Bills would let transgender people seal name-change requests
SEATTLE – You can change your name, but in many states you can’t completely shed your old one — something that’s of particular concern to transgender people and that legislators in at least two states are trying to change.
A bill in Washington would allow gender expression and identity as reasons to seal, or keep out of the public record, a future petition for a name change. And a California bill would require the sealing of petitions by minors to change their name and gender on identity documents.
In states where such petitions aren’t sealed, transgender people can be susceptible to cyberbullying or even physical violence because their previous names, and by extension their lives, are an open book in the public record, advocates warn. Students, for instance, can and do easily find and share such records when they are looking for background on a new kid in town, one advocate noted.
Maia Xiao, a University of Washington graduate student, has changed her name in that state and said the publication of a transgender friend’s name-change records in an online forum led to relentless harassment, including hate mail. She wrote last summer to Democratic state Sen. Jamie Pedersen to urge reform.
“It feels very close to me,” said Xiao, who would not disclose the name of her friend, citing privacy. “I don’t live a very online life, but it’s really scary to know that something so personal can be so easily accessed by transphobic trolls who want to cause harm.”
Pedersen is sponsoring the Washington legislation, which passed the Senate this month with bipartisan support and is expected to also pass the House. The bill is modeled on laws in New York and Oregon and would also extend records privacy to refugees, emancipated minors and people who have been granted asylum.

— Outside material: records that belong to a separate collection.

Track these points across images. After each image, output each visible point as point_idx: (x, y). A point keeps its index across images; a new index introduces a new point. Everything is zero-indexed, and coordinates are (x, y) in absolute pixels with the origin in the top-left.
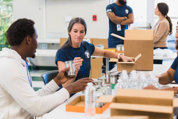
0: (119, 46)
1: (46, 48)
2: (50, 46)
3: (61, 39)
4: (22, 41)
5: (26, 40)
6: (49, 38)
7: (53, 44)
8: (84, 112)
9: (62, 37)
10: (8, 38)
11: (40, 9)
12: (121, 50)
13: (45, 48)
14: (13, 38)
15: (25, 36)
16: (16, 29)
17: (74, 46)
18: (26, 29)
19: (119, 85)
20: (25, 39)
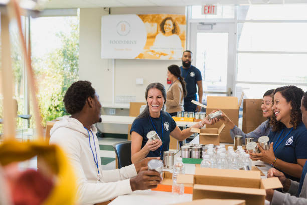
0: (197, 114)
1: (114, 113)
2: (119, 111)
3: (131, 104)
4: (84, 104)
5: (89, 102)
6: (117, 103)
7: (122, 109)
8: (170, 191)
9: (132, 102)
10: (68, 106)
11: (108, 70)
12: (200, 118)
13: (112, 113)
14: (73, 104)
15: (86, 98)
16: (74, 94)
17: (152, 115)
18: (86, 91)
19: (206, 161)
20: (87, 102)
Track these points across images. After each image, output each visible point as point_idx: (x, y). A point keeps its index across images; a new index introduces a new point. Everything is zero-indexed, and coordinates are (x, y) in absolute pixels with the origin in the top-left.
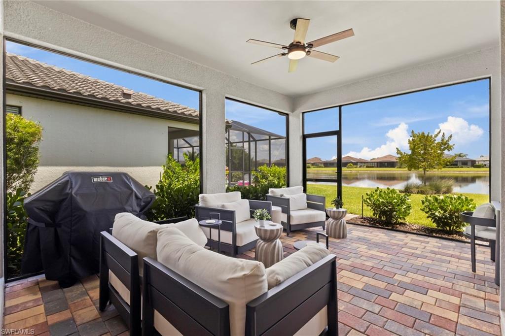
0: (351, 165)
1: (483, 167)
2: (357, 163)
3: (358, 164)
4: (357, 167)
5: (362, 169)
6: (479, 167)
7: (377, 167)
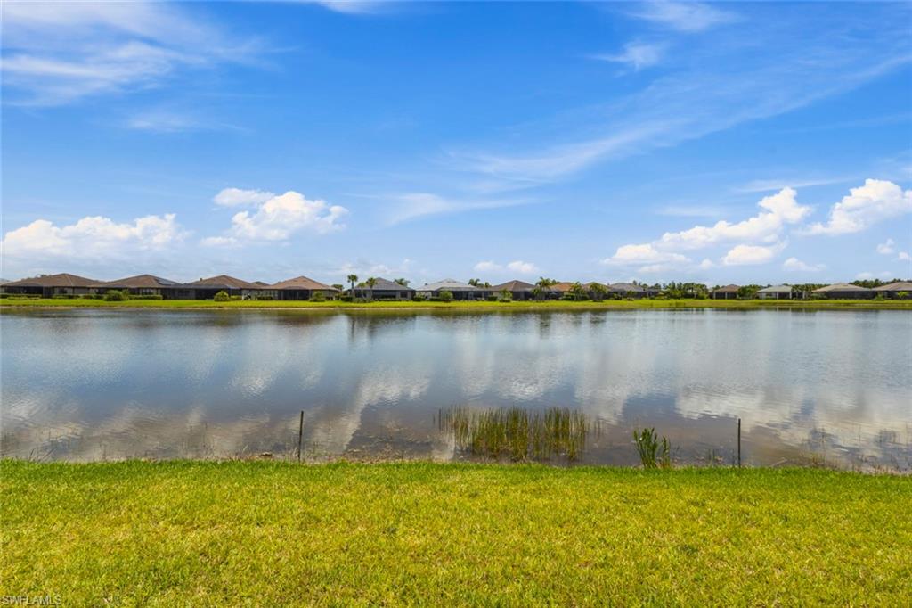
0: (223, 295)
1: (424, 300)
2: (241, 290)
3: (244, 292)
4: (239, 299)
5: (250, 303)
6: (418, 300)
7: (280, 299)
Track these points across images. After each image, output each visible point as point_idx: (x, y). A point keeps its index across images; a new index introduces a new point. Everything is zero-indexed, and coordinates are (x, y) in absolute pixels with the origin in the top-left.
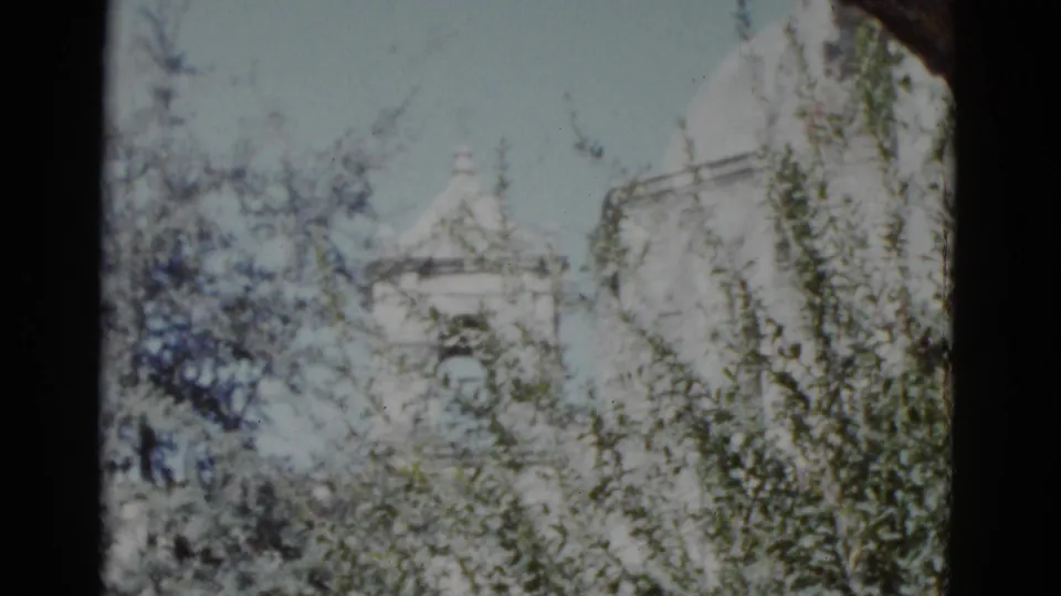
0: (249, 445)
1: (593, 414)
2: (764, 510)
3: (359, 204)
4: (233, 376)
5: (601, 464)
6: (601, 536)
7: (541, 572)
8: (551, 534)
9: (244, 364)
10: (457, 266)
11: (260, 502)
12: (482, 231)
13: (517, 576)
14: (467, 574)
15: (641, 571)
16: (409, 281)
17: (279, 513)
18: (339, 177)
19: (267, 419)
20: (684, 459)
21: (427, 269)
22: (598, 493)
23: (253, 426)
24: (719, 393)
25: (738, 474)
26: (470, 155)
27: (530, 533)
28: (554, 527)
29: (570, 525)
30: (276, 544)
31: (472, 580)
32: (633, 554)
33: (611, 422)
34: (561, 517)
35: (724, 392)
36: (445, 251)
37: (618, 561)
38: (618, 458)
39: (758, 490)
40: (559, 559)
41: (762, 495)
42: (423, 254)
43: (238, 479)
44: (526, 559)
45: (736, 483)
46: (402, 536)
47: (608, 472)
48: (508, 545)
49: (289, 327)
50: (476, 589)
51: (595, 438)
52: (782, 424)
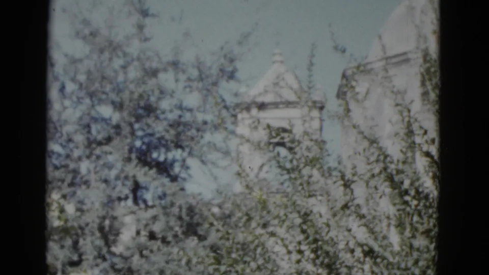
0: (182, 189)
1: (340, 171)
2: (420, 215)
3: (231, 76)
4: (174, 156)
5: (345, 195)
6: (348, 226)
7: (319, 243)
8: (324, 227)
9: (179, 151)
10: (276, 105)
11: (188, 215)
13: (308, 245)
14: (285, 246)
15: (365, 242)
16: (254, 111)
17: (196, 219)
18: (222, 65)
19: (190, 175)
20: (384, 192)
21: (262, 106)
22: (346, 207)
23: (184, 179)
24: (398, 161)
25: (407, 198)
26: (280, 54)
27: (314, 226)
28: (325, 224)
29: (332, 223)
30: (195, 233)
31: (287, 249)
32: (361, 234)
33: (348, 176)
34: (328, 219)
35: (401, 160)
36: (269, 98)
37: (355, 238)
38: (352, 192)
39: (416, 206)
40: (327, 238)
41: (419, 208)
42: (260, 100)
44: (311, 238)
45: (406, 203)
46: (255, 228)
47: (348, 198)
48: (303, 232)
49: (200, 133)
50: (289, 252)
51: (342, 182)
52: (428, 175)
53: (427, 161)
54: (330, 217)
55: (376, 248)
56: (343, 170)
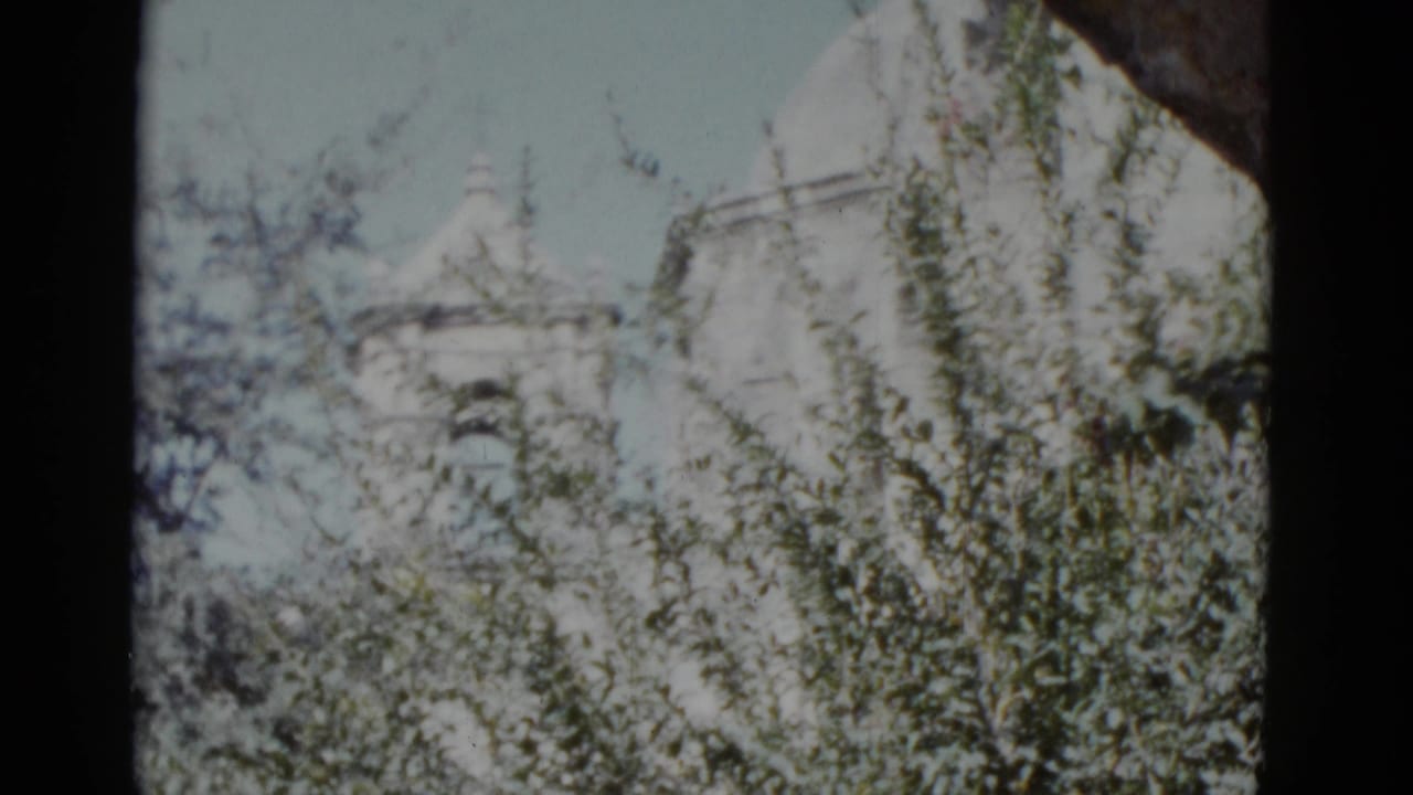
0: (195, 554)
1: (653, 513)
2: (883, 643)
3: (344, 236)
4: (172, 459)
5: (659, 580)
6: (658, 678)
7: (584, 725)
8: (595, 674)
9: (188, 441)
10: (469, 315)
11: (211, 628)
12: (498, 271)
13: (551, 729)
15: (711, 726)
16: (410, 335)
17: (235, 642)
18: (320, 201)
19: (217, 516)
20: (773, 574)
21: (433, 318)
22: (659, 620)
23: (201, 526)
24: (821, 486)
25: (844, 594)
26: (488, 169)
27: (566, 673)
28: (597, 664)
29: (620, 662)
30: (230, 684)
31: (491, 733)
32: (703, 703)
33: (676, 524)
34: (608, 652)
35: (829, 484)
36: (456, 296)
37: (681, 712)
38: (686, 572)
39: (873, 616)
40: (605, 707)
41: (879, 622)
42: (430, 299)
43: (181, 597)
45: (844, 608)
47: (671, 591)
48: (541, 687)
49: (251, 395)
50: (496, 745)
51: (653, 545)
52: (908, 528)
53: (905, 487)
54: (613, 645)
55: (748, 744)
56: (660, 508)
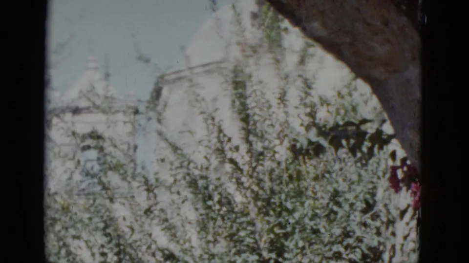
1: (144, 177)
2: (223, 219)
5: (149, 199)
6: (148, 231)
7: (122, 247)
8: (127, 230)
10: (88, 110)
12: (98, 95)
13: (112, 249)
14: (90, 248)
15: (165, 247)
16: (68, 116)
20: (186, 197)
21: (76, 111)
22: (148, 211)
24: (202, 167)
25: (210, 203)
26: (95, 61)
27: (116, 230)
28: (128, 227)
29: (136, 226)
31: (91, 251)
32: (162, 240)
33: (152, 181)
34: (131, 222)
35: (205, 166)
36: (83, 103)
37: (155, 242)
38: (155, 196)
39: (219, 210)
40: (130, 241)
41: (222, 212)
42: (74, 105)
44: (114, 242)
45: (209, 207)
46: (59, 231)
47: (151, 202)
48: (107, 235)
50: (93, 255)
51: (145, 187)
52: (231, 181)
53: (231, 167)
54: (133, 220)
55: (177, 252)
56: (146, 175)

Currently, only people subjected to domestic violence can have their name changes easily sealed in Washington. Some other states, including California, also make exceptions for victims of crimes like human trafficking, stalking and sexual assault.
“This seemed to me like a simple action that could go a long way in making transgender people a lot safer in our state,” Pedersen said.
Some officials and law enforcement officers worry that criminals who request a name change could escape accountability under the proposals. The Washington bill would allow courts to unseal a name change file if law enforcement had reasonable suspicions, and sex offenders and incarcerated people would still be ineligible for a sealed name change.
“This is not the intent of the bill, and such cases would be rare, but there needs to be procedures in place to prevent it,” Jennifer Wallace, executive director of the Washington Association of County Officials, said in an email.
The approaches in Washington and California contrast starkly with recent and mysterious moves in Florida and Texas to compile lists of trans residents using public records, and as lawmakers in at least 39 states consider a torrent of anti-trans bills.